Charles raises a trembling hand to his temple - he's tried to throw this old crutch, but has yet to reach that point - and reaches out towards such a familiar, welcome mind.
Oh, he thinks, and he's laughing and he's crying a little as well. Oh, darling. You do know you're not supposed to be able to do that yet?
I'd rather not have to depend on you, comes the answer, infused with a fierce joy Charles isn't sure he's ever heard from Erik. So I brought my happy thought with me this time. Before Charles can even run through what this might mean, he adds, We're at the door; come let us in.

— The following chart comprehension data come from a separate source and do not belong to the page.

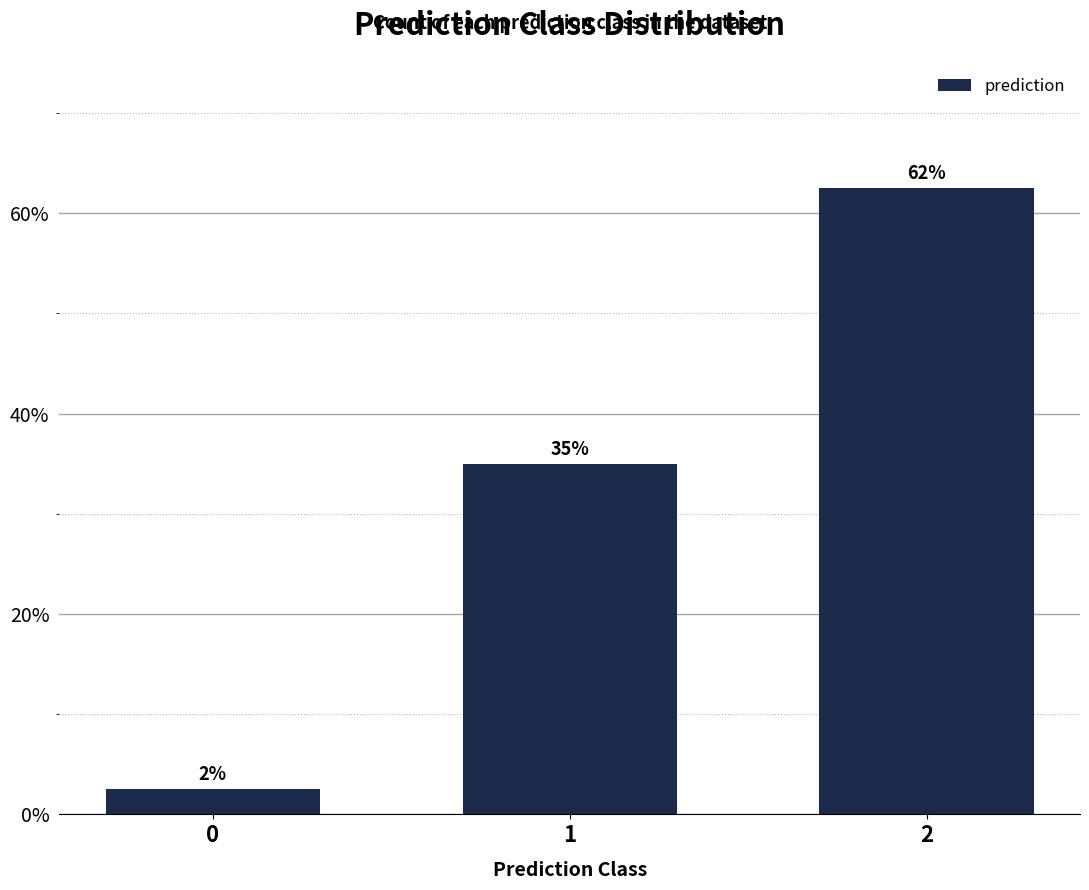

Rank the categories by value from lowest to highest.

0, 1, 2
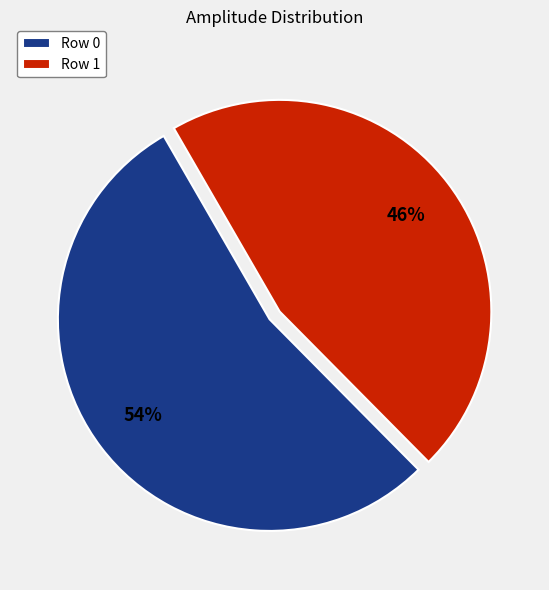

To the nearest percent, what percentage of the pie is Row 1?

46%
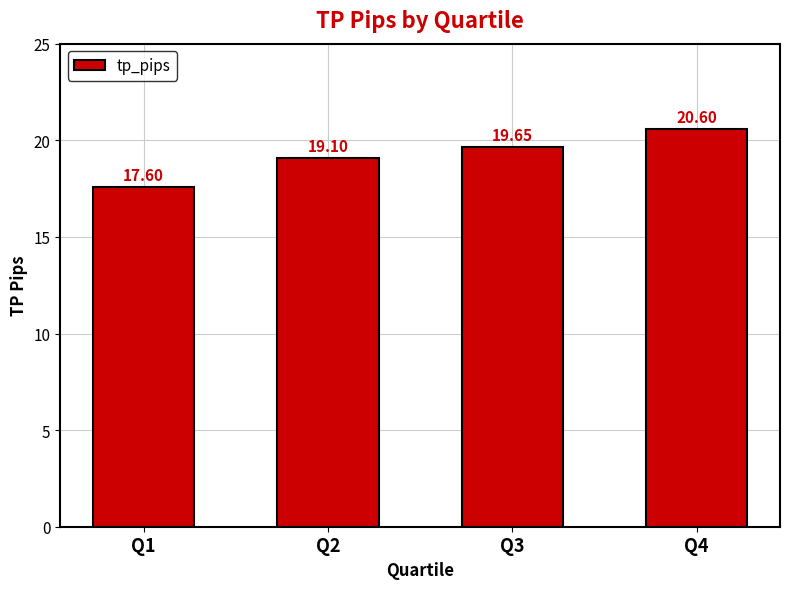

The value at Q3 is 19.6. True or false?

True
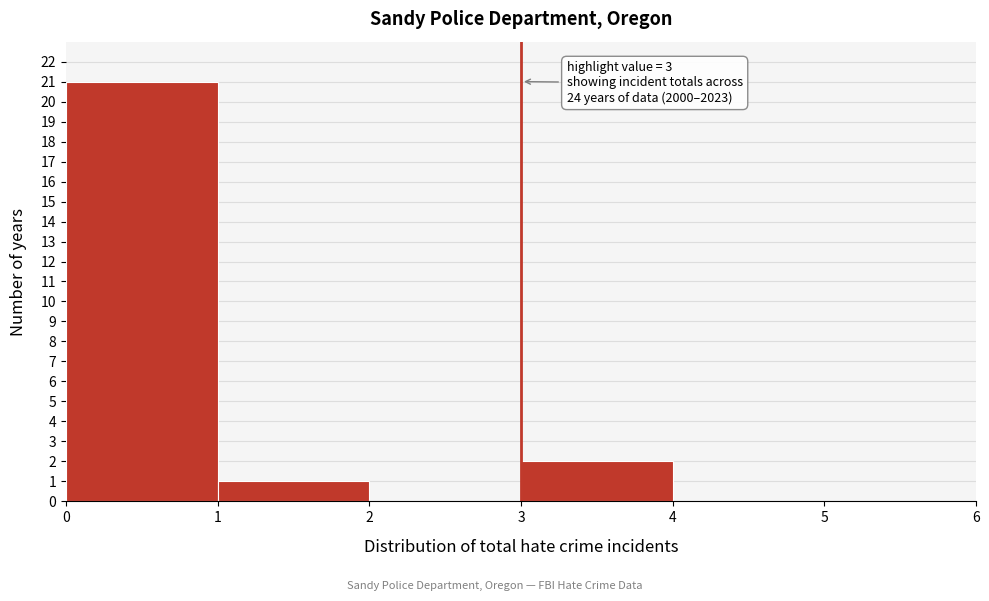

Which range on the x-axis has the tallest bar?

0 to 1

You and I both know you're perfectly capable of letting yourself in, Charles thinks, but he hurries towards the front door anyhow.
When he throws the door open, he first sees Erik, younger than he's ever seen him; Erik, with a peace on his face Charles has never imagined.
We, Charles thinks, as he then takes in the woman by Erik's side. Us.
Charles has been deep in Erik's mind, seen Erik's most precious memories. He'd know her anywhere.
"Oh, Erik," Charles says, weeping openly now.
It's a long story; I'll fill you in later, Erik sends, at the same time that he says, "Charles, I'd like you to meet my mother."